In the news article below, rewrite the paragraph beginning "Moore, 35, and Washington, 33" as a short bulleted list that keeps its main facts.
## begin Document
Boston police detectives said they were shocked last July when the sole survivor of a 2010 Mattapan shooting told them he recognized the man who shot him and killed four others, a man he had repeatedly said he could not identify.
“The statement rocked me,” Sergeant Detective John Brown said during a hearing Tuesday.
But a victim witness advocate who works closely with Suffolk County prosecutors had heard a similar statement from Marcus Hurd nearly five months earlier. On March 7, Hurd testified in the murder trial of Dwayne Moore and Edward Washington that he could not see the face of the man who shot him in the head, rendering him a quadriplegic.
Later that day, however, he told the advocate, Kara Hayes, that while he was on the stand, he realized that Moore generally resembled the shooter.
“His coloring, kind of his shape and size, bone structure dovetailed with his memory,” Hayes said during Tuesday’s hearing, which was requested by Moore’s defense attorney and will help a Suffolk Superior Court judge determine whether to allow the new testimony in Moore’s upcoming trial.
Moore, 35, and Washington, 33, were charged with the killings, which followed a home invasion and robbery. Killed were Simba Martin, 21; his girlfriend, Eyanna Flonory; her 2-year-old son, Amanihotep Smith; and Levaughn Washum-Garrison, Martin’s friend, who slept on a couch that night. A jury acquitted Washington, but could not reach a verdict on Moore, who faces a new trial Oct. 11 on four counts of first-degree murder.
Hayes, who is not bound by confidentiality, said she could not remember telling anyone about what Hurd said that day.
Victim-witness advocates have a wide array of duties working with victims, their families, and witnesses, helping them navigate the often impersonal legal system and trying to minimize the emotional trauma of a trial. Hurd made his revelation to Hayes when they were together in a sixth-floor room reserved for families, victims, and witnesses.
## end Document
## begin Records shown
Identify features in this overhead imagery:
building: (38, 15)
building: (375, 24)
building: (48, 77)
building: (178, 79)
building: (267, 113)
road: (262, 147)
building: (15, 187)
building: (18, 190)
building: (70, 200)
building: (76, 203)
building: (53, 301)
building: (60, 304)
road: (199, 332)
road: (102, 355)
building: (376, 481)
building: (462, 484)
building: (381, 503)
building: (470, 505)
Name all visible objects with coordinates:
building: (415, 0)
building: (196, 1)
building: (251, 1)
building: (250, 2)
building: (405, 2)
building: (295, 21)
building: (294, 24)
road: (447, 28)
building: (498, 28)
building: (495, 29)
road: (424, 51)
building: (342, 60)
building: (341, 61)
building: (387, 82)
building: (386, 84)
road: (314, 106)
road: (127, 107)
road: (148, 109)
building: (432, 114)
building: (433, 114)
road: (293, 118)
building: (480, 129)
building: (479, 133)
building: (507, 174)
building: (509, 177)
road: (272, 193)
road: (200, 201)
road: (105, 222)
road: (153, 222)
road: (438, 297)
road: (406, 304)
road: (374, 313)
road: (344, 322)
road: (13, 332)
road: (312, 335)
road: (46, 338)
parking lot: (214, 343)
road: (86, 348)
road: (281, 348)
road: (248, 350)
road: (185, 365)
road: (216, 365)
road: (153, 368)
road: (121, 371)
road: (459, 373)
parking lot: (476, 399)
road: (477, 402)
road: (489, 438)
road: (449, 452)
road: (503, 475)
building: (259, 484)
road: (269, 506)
## end Records shown
## begin Records shown
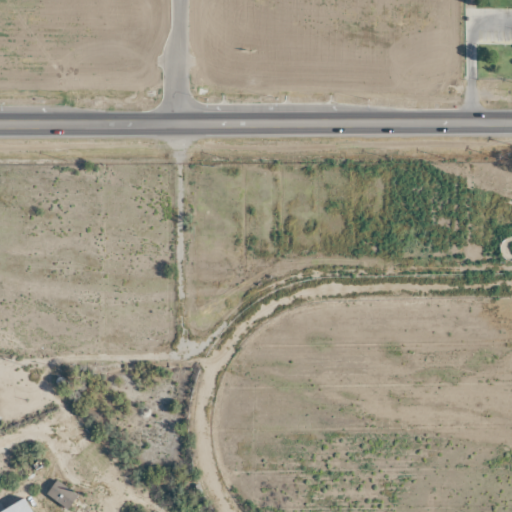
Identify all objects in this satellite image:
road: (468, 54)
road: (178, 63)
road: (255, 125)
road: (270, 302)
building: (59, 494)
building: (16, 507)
## end Records shown
- Exercise solution -
- Moore, 35, and Washington, 33, were charged with the killings, which followed a home invasion and robbery.
- Four people were killed: Simba Martin, 21; his girlfriend, Eyanna Flonory; her 2-year-old son, Amanihotep Smith; and Martin's friend Levaughn Washum-Garrison, who slept on a couch that night.
- The jury acquitted Washington but could not reach a verdict on Moore.
- Moore faces a new trial on Oct. 11 on four counts of first-degree murder.